La libertà ci è sempre cara. Il pensiero “lento”, invece, sembra passato di moda

Se volessimo scomodare Benedetto Croce “La libertà al singolare esiste soltanto nelle libertà al plurale”. Ci sembra questo il filo conduttore dei dibattiti che divampano come incendi nella seconda estate del tempo della pandemia, e bruciano con la stessa velocità e intensità delle foreste statunitensi ai tempi del riscaldamento globale. 

Che si parli di vaccini, di autodeterminazione del genere, di eutanasia, il filo conduttore è lo stesso. Prima di tutto vengono la decisione e il sentimento dell’individuo, la scelta del singolo, indipendentemente dalle ricadute sulla collettività. I temi in gioco sono grandi, toccano le sfere cruciali dell’esistenza: la nascita, la morte, l’amore, la famiglia. 

Libertà, una visione sbilanciata sulle singolarità

Al di là del merito di ognuno (che qui non possiamo esaurire) ci sembra interessante riflettere su ciò che il confronto in atto sottende, soprattutto nelle sue posizioni estreme. Un individualismo esasperato, una visione antropologica sbilanciata sulle singolarità, che dimentica volentieri la visione d’insieme. 

Ci è sembrato che la pandemia avesse portato un’inversione di tendenza, mostrando la forza dei legami di solidarietà, l’importanza delle relazioni sociali, dopo un intenso periodo di privazioni.
Forse non abbiamo creduto agli arcobaleni dei bambini che dicevano “andrà tutto bene”, ma le grandi opere del volontariato e i gesti di generosità ci avevano dato slancio e speranza.
La spinta generalizzata verso la frammentazione, invece, non solo non si è arrestata ma è diventata, se possibile, più potente, ed è straripata non appena qualcuno ha tolto il tappo, come una bibita gasata troppo scossa. 

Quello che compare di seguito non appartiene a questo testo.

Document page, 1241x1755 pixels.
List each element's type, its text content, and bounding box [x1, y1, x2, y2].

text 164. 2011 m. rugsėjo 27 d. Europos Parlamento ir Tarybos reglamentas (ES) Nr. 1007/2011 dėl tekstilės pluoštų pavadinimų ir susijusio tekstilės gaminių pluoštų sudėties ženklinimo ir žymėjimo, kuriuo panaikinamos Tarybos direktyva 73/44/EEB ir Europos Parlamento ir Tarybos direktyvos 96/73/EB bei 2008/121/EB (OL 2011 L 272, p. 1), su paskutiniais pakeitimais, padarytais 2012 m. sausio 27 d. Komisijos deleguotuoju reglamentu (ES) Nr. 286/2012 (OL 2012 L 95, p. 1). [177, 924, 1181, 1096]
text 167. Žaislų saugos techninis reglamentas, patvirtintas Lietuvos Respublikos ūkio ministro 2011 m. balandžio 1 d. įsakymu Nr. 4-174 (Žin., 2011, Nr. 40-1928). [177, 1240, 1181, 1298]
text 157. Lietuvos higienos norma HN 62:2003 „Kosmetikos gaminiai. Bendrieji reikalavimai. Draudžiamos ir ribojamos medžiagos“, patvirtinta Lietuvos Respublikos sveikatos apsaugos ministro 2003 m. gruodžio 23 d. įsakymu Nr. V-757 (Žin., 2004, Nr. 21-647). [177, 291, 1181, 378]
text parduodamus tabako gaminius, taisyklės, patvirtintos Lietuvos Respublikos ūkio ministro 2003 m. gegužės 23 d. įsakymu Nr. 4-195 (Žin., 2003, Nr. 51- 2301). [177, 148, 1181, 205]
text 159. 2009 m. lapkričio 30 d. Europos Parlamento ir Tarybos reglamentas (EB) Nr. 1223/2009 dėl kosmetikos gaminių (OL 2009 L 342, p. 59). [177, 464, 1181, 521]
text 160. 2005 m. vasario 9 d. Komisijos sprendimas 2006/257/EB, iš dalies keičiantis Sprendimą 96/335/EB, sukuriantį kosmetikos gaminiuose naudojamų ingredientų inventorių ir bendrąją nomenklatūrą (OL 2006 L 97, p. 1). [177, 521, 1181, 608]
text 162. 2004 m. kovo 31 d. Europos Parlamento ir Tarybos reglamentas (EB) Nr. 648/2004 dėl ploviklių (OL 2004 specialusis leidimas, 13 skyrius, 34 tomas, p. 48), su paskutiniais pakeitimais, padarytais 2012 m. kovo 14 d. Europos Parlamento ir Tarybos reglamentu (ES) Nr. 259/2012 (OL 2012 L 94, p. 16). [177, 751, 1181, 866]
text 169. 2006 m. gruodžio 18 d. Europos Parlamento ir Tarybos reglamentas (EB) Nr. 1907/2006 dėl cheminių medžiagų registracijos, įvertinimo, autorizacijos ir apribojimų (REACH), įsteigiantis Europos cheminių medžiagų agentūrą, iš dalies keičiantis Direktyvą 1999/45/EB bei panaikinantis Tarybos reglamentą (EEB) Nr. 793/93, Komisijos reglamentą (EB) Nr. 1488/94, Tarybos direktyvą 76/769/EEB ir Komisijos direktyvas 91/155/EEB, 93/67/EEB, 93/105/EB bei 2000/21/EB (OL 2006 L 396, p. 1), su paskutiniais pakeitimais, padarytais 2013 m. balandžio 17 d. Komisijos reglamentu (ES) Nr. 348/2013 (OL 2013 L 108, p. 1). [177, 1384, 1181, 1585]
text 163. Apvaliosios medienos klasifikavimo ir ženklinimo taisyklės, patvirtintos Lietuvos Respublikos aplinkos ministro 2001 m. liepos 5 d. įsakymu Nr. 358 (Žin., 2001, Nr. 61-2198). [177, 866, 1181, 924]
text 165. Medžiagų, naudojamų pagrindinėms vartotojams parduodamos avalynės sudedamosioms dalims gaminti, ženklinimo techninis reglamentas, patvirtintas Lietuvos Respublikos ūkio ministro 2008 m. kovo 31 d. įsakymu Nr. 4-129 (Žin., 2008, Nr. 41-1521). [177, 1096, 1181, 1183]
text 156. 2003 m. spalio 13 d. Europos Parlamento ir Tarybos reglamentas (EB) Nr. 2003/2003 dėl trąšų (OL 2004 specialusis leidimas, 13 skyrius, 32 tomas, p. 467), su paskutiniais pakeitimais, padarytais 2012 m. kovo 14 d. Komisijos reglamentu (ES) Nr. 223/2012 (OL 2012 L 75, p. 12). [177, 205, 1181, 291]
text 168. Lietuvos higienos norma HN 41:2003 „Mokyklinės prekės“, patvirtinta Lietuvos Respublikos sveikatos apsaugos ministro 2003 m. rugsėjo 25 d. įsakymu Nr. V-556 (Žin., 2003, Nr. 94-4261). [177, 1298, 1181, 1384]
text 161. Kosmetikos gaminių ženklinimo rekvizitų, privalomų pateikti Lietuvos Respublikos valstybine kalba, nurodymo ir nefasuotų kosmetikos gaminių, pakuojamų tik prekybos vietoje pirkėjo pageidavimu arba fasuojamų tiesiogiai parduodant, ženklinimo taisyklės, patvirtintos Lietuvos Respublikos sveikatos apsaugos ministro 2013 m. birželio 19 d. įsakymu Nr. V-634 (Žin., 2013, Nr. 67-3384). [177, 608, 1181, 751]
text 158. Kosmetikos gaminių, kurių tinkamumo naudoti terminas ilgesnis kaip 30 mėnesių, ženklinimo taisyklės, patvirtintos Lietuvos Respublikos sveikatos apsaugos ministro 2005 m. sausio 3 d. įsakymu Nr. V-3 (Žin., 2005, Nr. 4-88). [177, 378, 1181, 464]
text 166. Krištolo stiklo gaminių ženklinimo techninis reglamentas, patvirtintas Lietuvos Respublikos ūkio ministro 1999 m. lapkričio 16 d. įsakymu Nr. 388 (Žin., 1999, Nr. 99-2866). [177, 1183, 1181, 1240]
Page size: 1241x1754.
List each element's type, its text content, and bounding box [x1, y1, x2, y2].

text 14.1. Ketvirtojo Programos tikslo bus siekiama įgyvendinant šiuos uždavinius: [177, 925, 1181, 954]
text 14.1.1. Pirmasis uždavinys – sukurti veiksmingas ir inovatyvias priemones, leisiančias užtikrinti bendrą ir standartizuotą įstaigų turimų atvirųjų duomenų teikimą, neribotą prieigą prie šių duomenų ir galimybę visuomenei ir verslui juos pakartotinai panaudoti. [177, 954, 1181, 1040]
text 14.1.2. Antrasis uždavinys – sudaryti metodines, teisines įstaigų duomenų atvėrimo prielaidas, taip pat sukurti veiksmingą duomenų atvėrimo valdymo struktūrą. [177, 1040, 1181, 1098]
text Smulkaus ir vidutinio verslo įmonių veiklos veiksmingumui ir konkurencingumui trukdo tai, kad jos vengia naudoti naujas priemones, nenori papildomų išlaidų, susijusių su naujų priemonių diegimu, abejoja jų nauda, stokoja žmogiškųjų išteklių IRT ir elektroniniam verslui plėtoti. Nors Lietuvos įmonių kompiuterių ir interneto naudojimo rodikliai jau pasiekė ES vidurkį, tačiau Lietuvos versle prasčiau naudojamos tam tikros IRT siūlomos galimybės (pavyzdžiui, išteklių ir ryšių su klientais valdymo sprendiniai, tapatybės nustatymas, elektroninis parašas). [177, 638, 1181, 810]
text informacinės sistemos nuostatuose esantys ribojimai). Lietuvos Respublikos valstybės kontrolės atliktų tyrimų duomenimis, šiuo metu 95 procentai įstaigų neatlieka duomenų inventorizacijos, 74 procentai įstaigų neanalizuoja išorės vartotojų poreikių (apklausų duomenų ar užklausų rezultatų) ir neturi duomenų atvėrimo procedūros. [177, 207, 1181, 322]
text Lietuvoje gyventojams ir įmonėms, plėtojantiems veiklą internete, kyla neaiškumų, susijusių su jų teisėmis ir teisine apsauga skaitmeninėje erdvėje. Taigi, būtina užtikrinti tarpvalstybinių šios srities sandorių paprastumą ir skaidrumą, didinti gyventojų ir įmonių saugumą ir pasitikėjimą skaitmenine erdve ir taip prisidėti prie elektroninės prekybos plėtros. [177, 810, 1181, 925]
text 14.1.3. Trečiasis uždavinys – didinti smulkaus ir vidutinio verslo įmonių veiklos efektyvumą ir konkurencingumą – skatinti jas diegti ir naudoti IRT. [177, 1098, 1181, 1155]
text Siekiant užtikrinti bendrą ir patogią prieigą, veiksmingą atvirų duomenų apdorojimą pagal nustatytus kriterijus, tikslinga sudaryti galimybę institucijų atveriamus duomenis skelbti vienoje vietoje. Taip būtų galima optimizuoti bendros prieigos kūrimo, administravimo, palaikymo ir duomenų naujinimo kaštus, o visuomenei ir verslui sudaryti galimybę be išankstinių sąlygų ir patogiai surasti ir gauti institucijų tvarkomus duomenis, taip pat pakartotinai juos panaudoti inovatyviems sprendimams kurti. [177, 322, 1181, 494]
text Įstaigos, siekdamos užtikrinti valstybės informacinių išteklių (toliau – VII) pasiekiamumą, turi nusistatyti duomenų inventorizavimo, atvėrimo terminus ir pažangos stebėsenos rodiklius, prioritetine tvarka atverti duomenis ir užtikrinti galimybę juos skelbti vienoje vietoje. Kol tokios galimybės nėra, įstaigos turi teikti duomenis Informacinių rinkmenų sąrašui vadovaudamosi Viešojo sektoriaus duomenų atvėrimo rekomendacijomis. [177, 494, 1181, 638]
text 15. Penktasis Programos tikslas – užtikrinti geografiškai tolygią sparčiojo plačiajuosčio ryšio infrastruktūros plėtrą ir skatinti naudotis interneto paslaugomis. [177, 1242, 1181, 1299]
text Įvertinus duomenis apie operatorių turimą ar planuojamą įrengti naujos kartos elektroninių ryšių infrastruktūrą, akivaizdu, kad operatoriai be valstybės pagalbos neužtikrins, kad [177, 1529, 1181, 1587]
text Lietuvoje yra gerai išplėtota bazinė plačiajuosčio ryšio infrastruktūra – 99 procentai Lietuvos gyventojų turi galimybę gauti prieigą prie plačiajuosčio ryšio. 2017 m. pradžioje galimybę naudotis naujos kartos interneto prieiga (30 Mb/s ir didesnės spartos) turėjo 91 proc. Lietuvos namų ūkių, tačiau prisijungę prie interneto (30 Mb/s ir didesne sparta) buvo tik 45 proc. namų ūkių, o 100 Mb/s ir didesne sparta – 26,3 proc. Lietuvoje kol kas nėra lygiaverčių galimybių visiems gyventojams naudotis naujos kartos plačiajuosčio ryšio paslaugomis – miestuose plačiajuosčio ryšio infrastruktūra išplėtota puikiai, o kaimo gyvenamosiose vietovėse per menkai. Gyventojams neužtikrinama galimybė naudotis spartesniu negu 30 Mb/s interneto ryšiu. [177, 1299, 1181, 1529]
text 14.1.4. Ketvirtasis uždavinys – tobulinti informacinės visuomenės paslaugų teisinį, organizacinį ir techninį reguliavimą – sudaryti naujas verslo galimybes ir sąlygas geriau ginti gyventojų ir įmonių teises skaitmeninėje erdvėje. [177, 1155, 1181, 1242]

Il confronto sui social network diventa “estremo”

Il luogo e la modalità con cui si esprimono gli slogan del momento e i giudizi più trancianti ci sembrano simbolici: prendono lo spazio e il tempo di un post sui social network – preferibilmente un tweet -, in cui le parole si concentrano e si estremizzano, senza lasciare, spesso, altro spazio se non quello dell’ideologia e della contrapposizione, con l’aggravante della mancanza di rispetto, di ascolto, di buon senso. 

I confini si dilatano e si ammorbidiscono, lo spazio privato diventa per estensione pubblico, si diffonde spontaneo e inconsapevole il consumo e l’abuso dello spazio e del tempo altrui. Sono tutti aspetti di cui è difficile accorgersi ed essere consapevoli, perché avvengono attraverso un “media” – i social – che tende a sparire sullo sfondo, offrendo un’apparenza di neutralità, che in realtà è solo un’illusione. 

Manca spazio per il pensiero. Ritroviamo la lentezza

In questa insolita danza nella materia fluida – una società in cui si vorrebbe la massima libertà intesa come possibilità di fare ciò che si vuole – la libertà ci è sempre cara, come nei versi del Purgatorio di Dante: “libertà va cercando, ch’è sì cara/ come sa chi per lei vita rifiuta“, ma c’è un grande assente: il senso di comunità, con i suoi derivati, in particolare la responsabilità e la ricerca del bene comune. Più di tutto, però, sembra che sia passato di moda il pensiero. Chissà che qualcuno non inventi anche un Green pass che certifichi il tempo trascorso leggendo o riflettendo, obbligatorio per chi vuole “postare”. L’estate potrebbe essere il momento giusto per ritrovare lentezza e profondità, e riscoprire il senso vero della “vacanza”.